■ Objective A
Write out the part of the film passage starting at "Anne Reid is" and ending at "forms of ID?".

Stone cold women hiding behind very different images are a theme in the film. Magic Moments presenter Maeve warmly greets Pat backstage before the show, asking her the secret to looking good, before quietly commenting to an associate how haggard Pat looks. It’s implied that she knows exactly how unwanted the reunion would be for Pat. After the show, Maeve gushes to Pat. When Pat asks if they can remove the reunion from the show, Maeve initially falls back on disingenuousness, pretending to misunderstand. Then when Pat clarifies Maeve gives her warmest smile as she plunges the knife in:
Maeve said:
The nice thing about it bring live is we don’t have to worry about it. It’s over.

Anne Reid is predictably note-perfect as Maeve. And she’s far from the only one-time Corrie regular to appear. Philip Lowrie - by now an established part of Vic’s trusted reliable team - appears as the Magic Moments warm-up act. Julie Hesmondhalgh is a helper in a care home. And the wonderful Madge Hindle has a brief walk-on role as a fan of Pat’s soap opera, Glamor during the memorable scene in which Pat is refused credit by a hotel receptionist who evidently is not a fan of the series:
Emma Louise said:
Can I trouble you for two forms of ID?
Pat said:
My face is my ID.
Emma Louise said:
I’m afraid we don’t accept faces.

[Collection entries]
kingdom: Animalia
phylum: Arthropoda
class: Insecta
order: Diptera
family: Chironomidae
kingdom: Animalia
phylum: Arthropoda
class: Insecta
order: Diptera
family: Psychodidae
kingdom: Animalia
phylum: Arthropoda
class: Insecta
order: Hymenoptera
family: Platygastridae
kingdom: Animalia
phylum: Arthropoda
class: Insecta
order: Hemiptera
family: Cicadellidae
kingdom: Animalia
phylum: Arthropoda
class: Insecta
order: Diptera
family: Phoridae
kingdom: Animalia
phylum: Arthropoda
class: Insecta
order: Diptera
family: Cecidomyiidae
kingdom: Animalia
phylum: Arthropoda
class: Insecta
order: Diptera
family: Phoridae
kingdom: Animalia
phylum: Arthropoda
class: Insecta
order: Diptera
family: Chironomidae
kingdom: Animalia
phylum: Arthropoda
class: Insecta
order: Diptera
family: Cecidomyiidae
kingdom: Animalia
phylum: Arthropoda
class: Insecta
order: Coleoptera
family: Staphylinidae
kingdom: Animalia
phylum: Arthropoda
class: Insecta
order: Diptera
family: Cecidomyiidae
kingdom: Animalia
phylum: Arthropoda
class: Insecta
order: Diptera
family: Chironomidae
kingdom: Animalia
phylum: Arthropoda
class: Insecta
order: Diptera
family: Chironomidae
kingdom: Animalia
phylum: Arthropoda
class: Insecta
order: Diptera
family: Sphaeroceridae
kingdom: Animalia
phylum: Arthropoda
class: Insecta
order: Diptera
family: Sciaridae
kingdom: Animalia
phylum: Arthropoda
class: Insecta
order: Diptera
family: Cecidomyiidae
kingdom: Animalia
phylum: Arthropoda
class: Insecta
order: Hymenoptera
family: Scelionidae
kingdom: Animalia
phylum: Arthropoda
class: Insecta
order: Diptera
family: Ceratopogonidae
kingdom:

■ Objective B
Give again the rows starting at the line that contains "family: Scelionidae" and ending at the final line of the rows.

■ Answer A
Anne Reid is predictably note-perfect as Maeve. And she’s far from the only one-time Corrie regular to appear. Philip Lowrie - by now an established part of Vic’s trusted reliable team - appears as the Magic Moments warm-up act. Julie Hesmondhalgh is a helper in a care home. And the wonderful Madge Hindle has a brief walk-on role as a fan of Pat’s soap opera, Glamor during the memorable scene in which Pat is refused credit by a hotel receptionist who evidently is not a fan of the series:
Emma Louise said:
Can I trouble you for two forms of ID?

■ Answer B
family: Scelionidae
kingdom: Animalia
phylum: Arthropoda
class: Insecta
order: Diptera
family: Ceratopogonidae
kingdom:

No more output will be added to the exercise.